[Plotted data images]
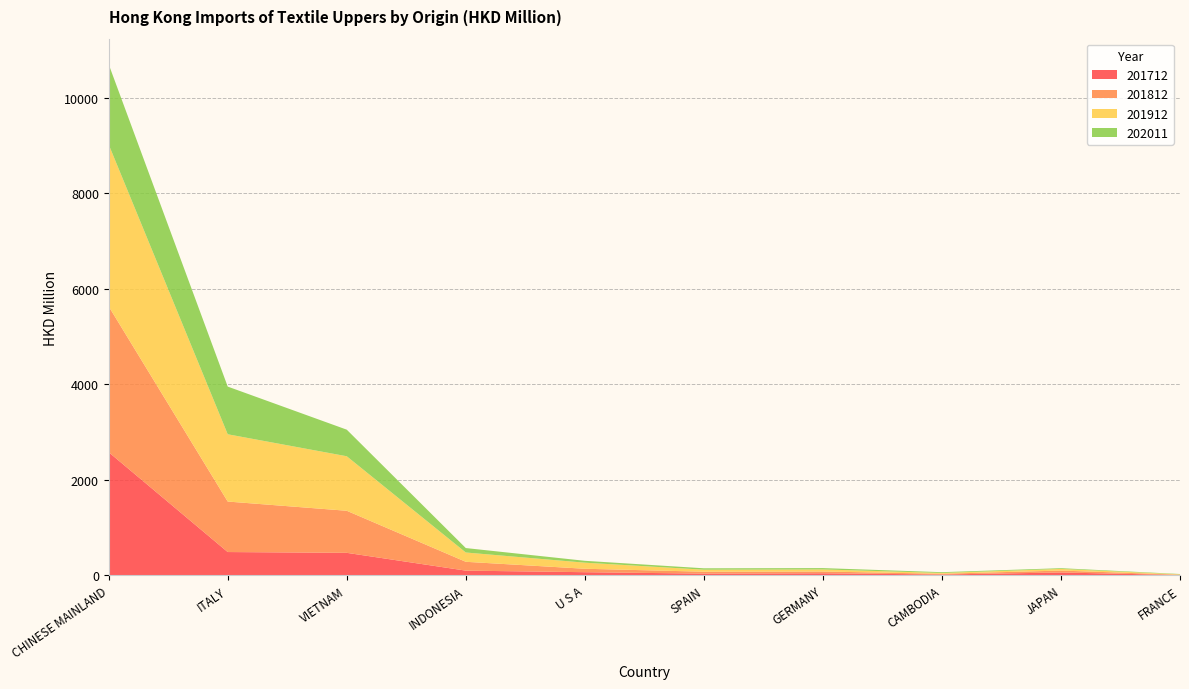

Reading left to right, what are all the values shown in this chart?

201712: CHINESE MAINLAND=2577.0	ITALY=485.0	VIETNAM=468.5	INDONESIA=95.5	U S A=62.9	SPAIN=32.9	GERMANY=40.0	CAMBODIA=14.4	JAPAN=56.9	FRANCE=3.2
201812: CHINESE MAINLAND=3054.2	ITALY=1057.9	VIETNAM=881.2	INDONESIA=185.2	U S A=71.9	SPAIN=40.1	GERMANY=37.1	CAMBODIA=15.7	JAPAN=40.0	FRANCE=7.6
201912: CHINESE MAINLAND=3391.8	ITALY=1409.6	VIETNAM=1142.0	INDONESIA=194.8	U S A=127.4	SPAIN=42.4	GERMANY=43.7	CAMBODIA=16.6	JAPAN=34.5	FRANCE=7.2
202011: CHINESE MAINLAND=1680.8	ITALY=998.8	VIETNAM=557.0	INDONESIA=93.0	U S A=39.2	SPAIN=29.0	GERMANY=27.7	CAMBODIA=16.4	JAPAN=15.3	FRANCE=6.9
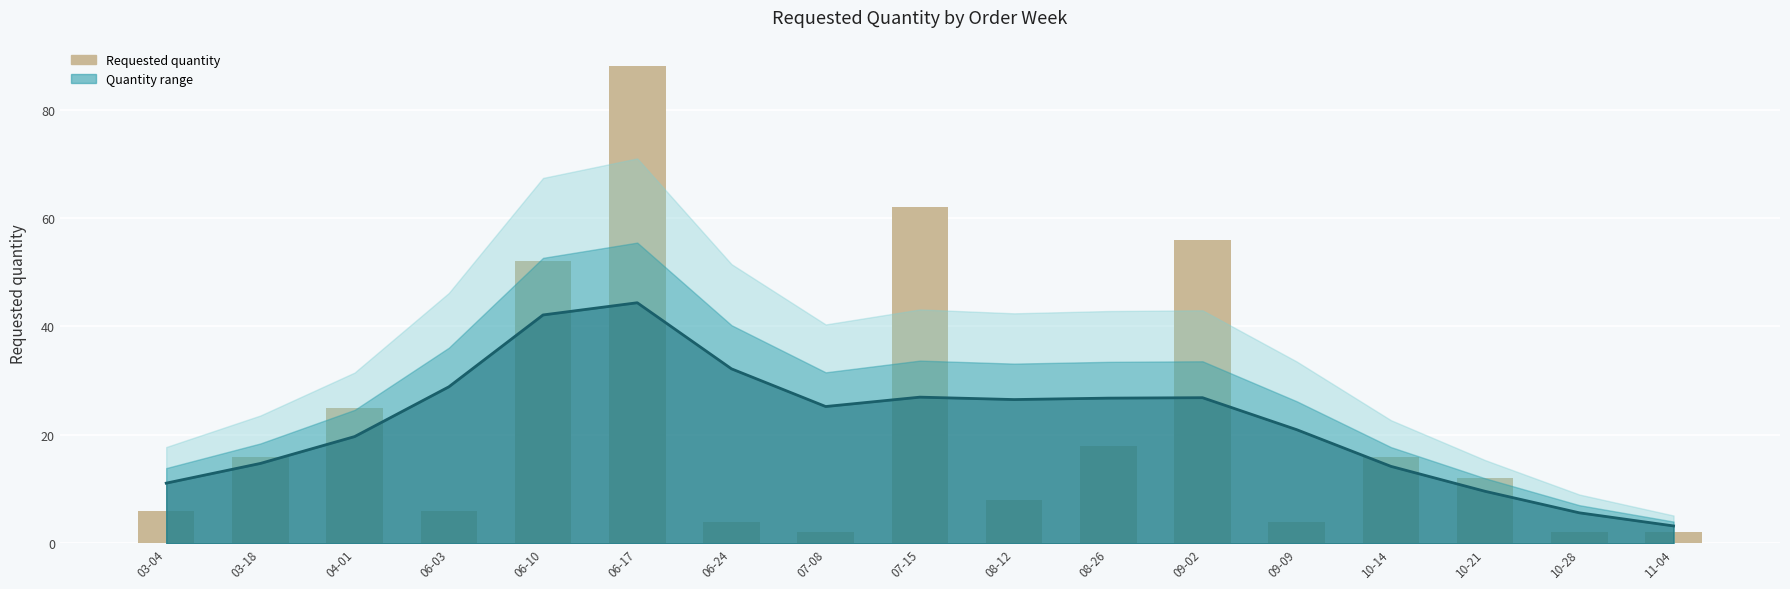

What is the label of the 9th bar from the right?

07-15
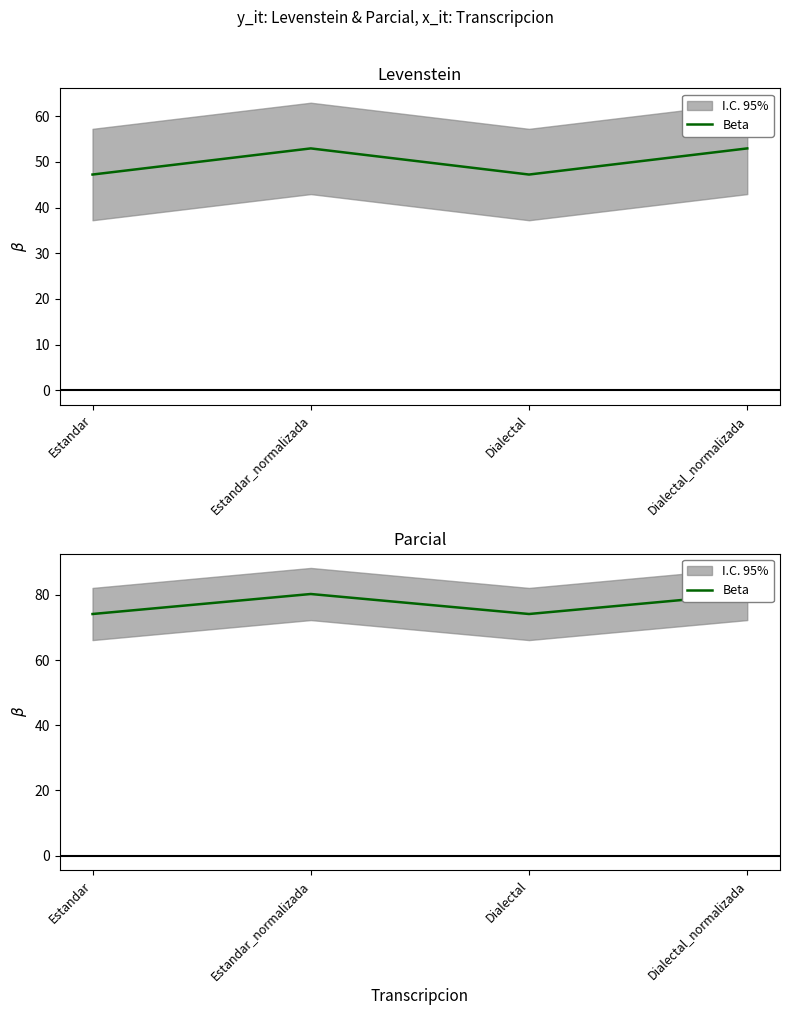

Rank the categories by value from lowest to highest.

Estandar, Dialectal, Estandar_normalizada, Dialectal_normalizada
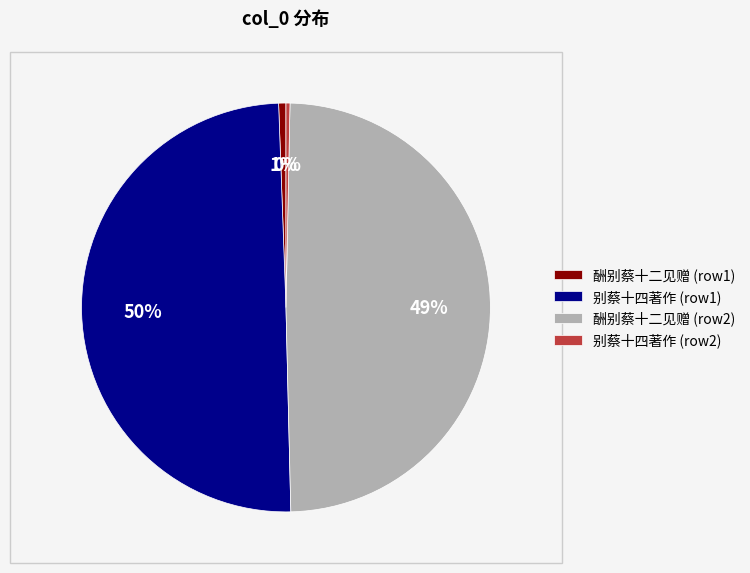

What percentage is the 酬别蔡十二见赠 (row1) slice, to the nearest percent?

1%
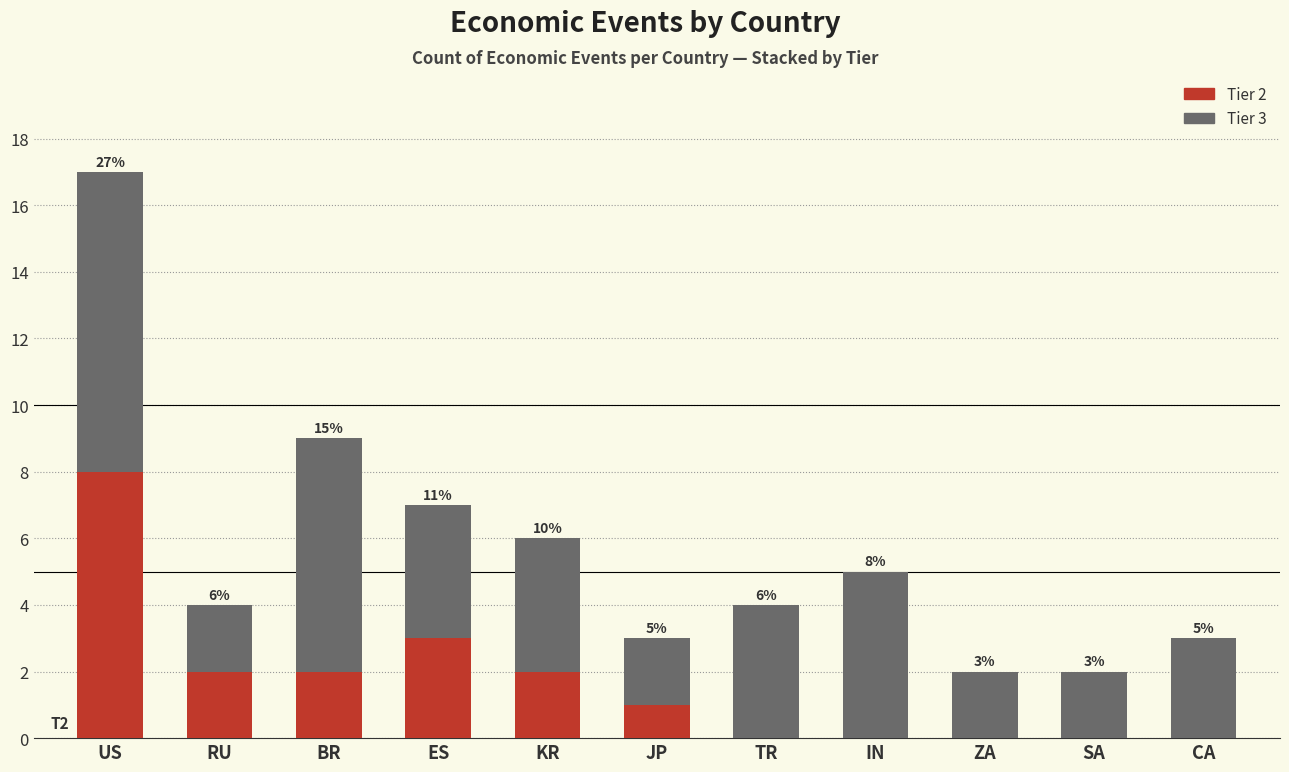

What are all the series names shown in the legend?

Tier 2, Tier 3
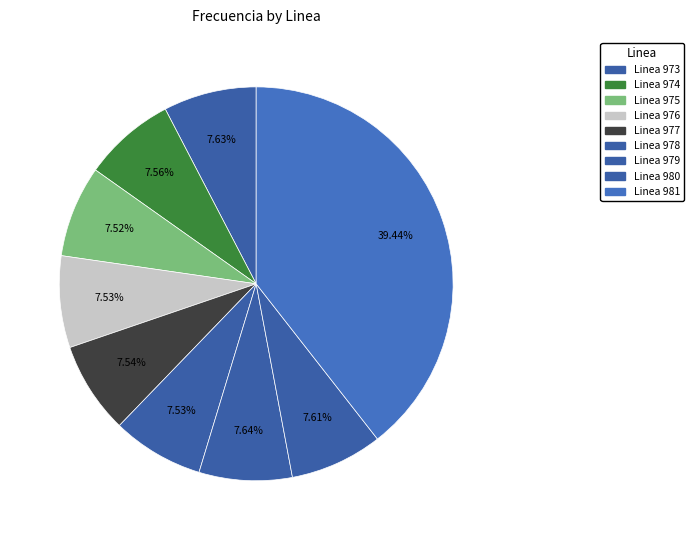

Count the number of slices in the pie.

9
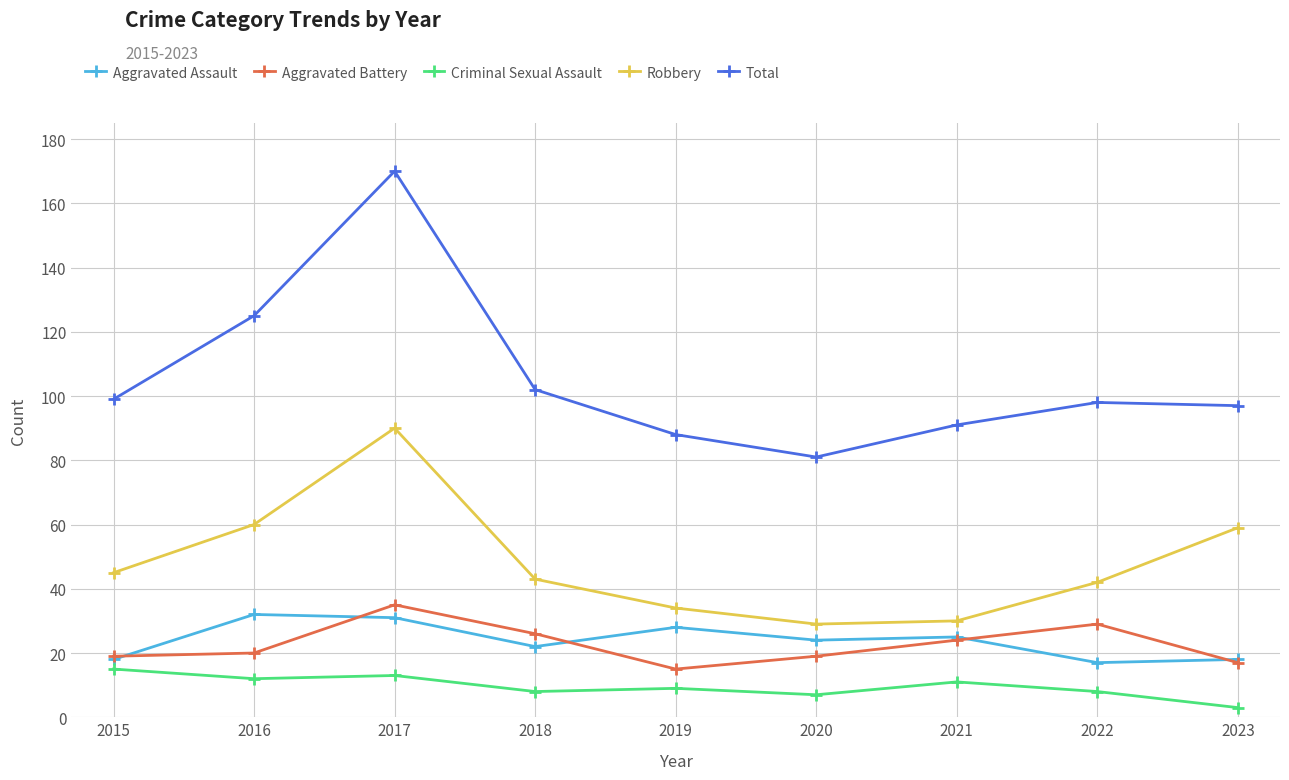

Where is the first local minimum for Aggravated Assault?

2018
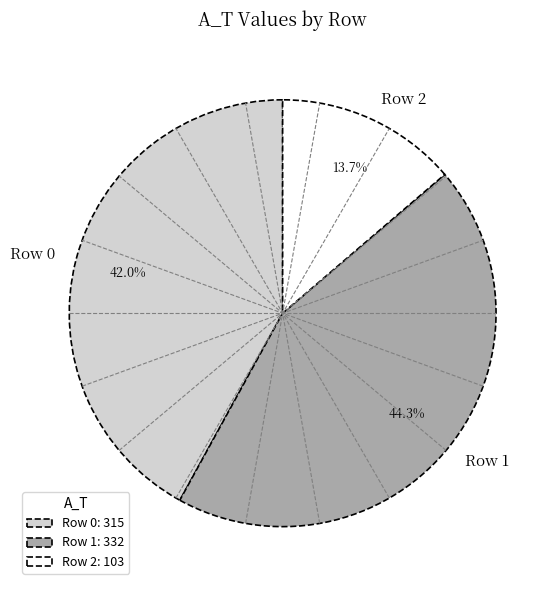

What is the ratio of the value at Row 2 to the value at Row 0?

0.3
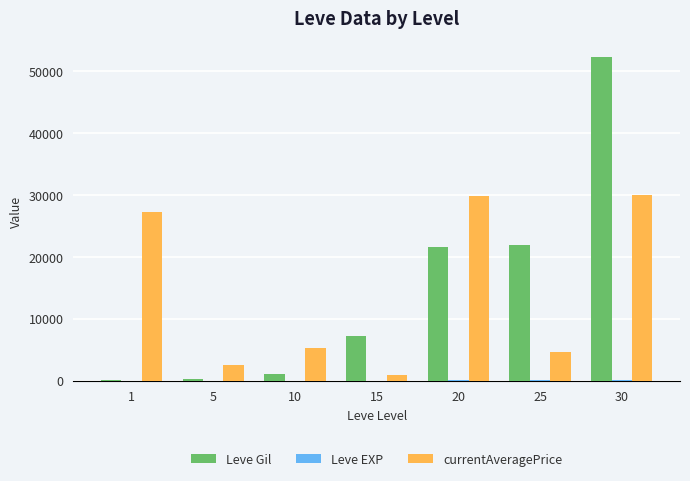

At which category is the sum across all series the highest?

30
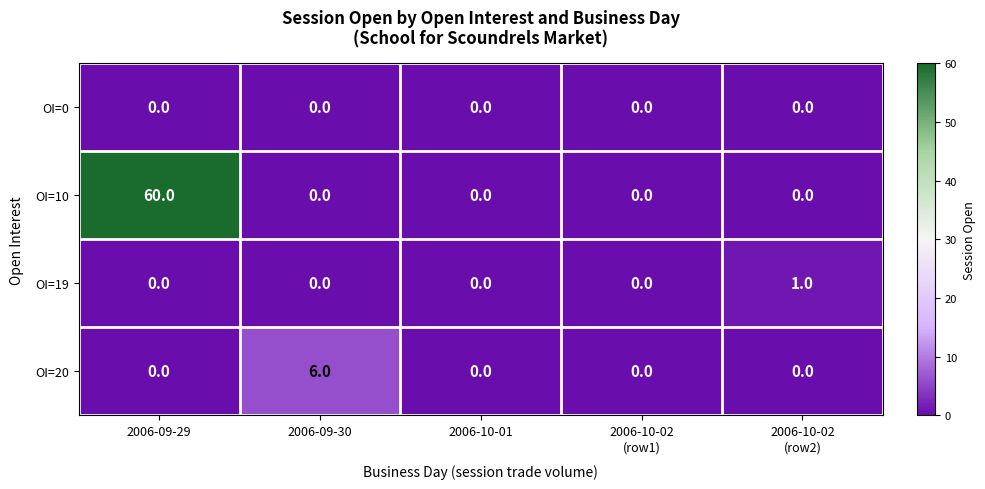

Which series has the largest total across all categories?

OI=10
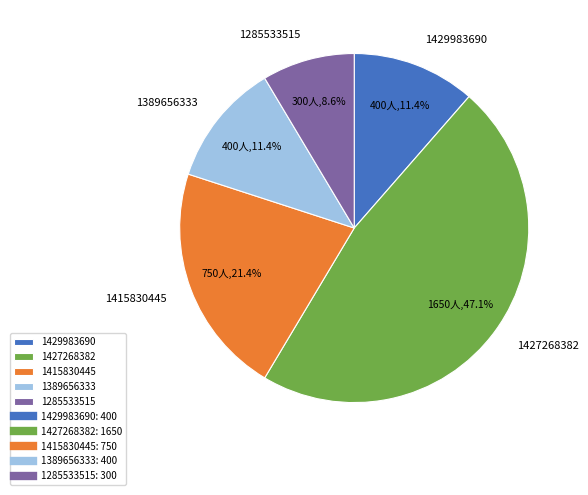

What portion of the pie excludes 1427268382?

52.9%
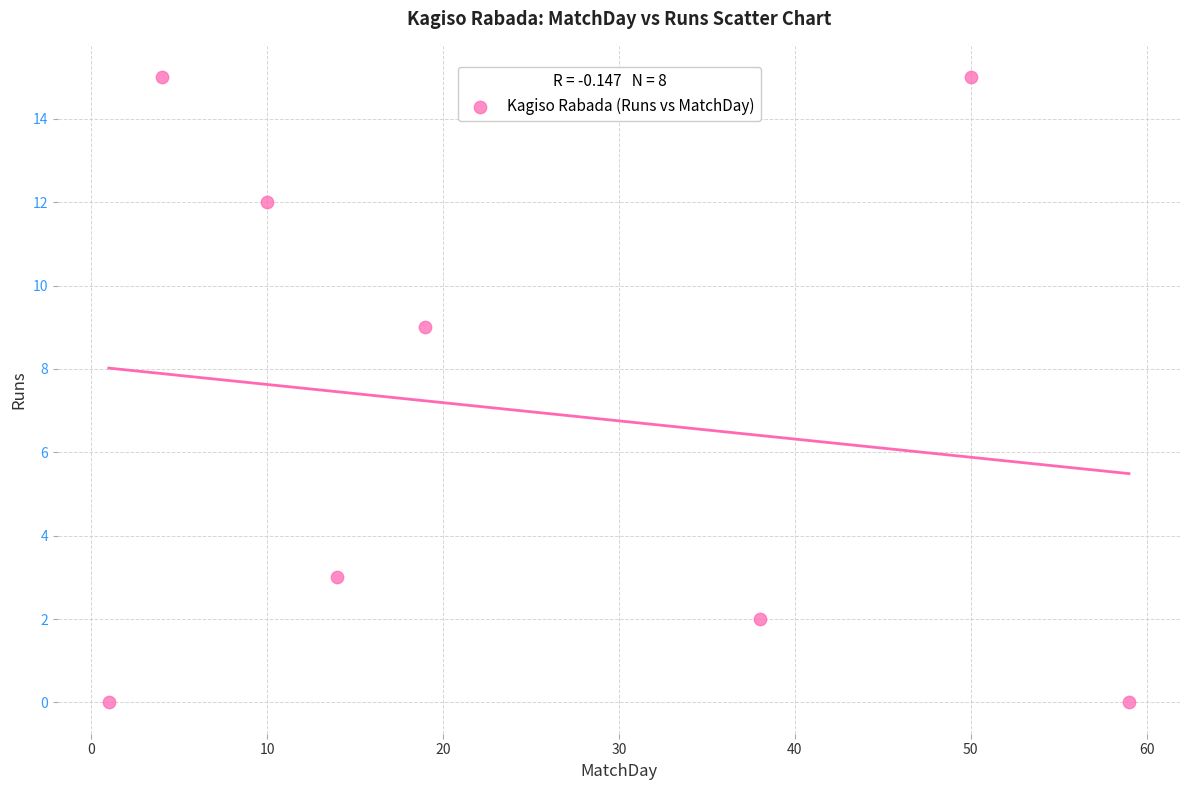

What Y value in the scatter plot is closest to 7?

9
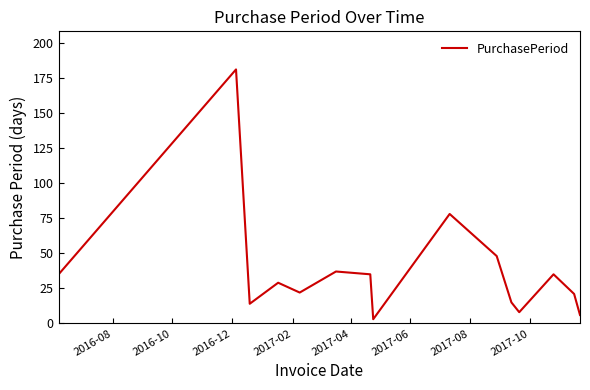

What is the greatest value displayed?

181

## What needs to be done
Pick out each line in the records above that contains the string "ITALY", treating uppercase and lowercase as different, and copy those lines unchanged.

## Output for this task
201712: CHINESE MAINLAND=2577.0	ITALY=485.0	VIETNAM=468.5	INDONESIA=95.5	U S A=62.9	SPAIN=32.9	GERMANY=40.0	CAMBODIA=14.4	JAPAN=56.9	FRANCE=3.2
201812: CHINESE MAINLAND=3054.2	ITALY=1057.9	VIETNAM=881.2	INDONESIA=185.2	U S A=71.9	SPAIN=40.1	GERMANY=37.1	CAMBODIA=15.7	JAPAN=40.0	FRANCE=7.6
201912: CHINESE MAINLAND=3391.8	ITALY=1409.6	VIETNAM=1142.0	INDONESIA=194.8	U S A=127.4	SPAIN=42.4	GERMANY=43.7	CAMBODIA=16.6	JAPAN=34.5	FRANCE=7.2
202011: CHINESE MAINLAND=1680.8	ITALY=998.8	VIETNAM=557.0	INDONESIA=93.0	U S A=39.2	SPAIN=29.0	GERMANY=27.7	CAMBODIA=16.4	JAPAN=15.3	FRANCE=6.9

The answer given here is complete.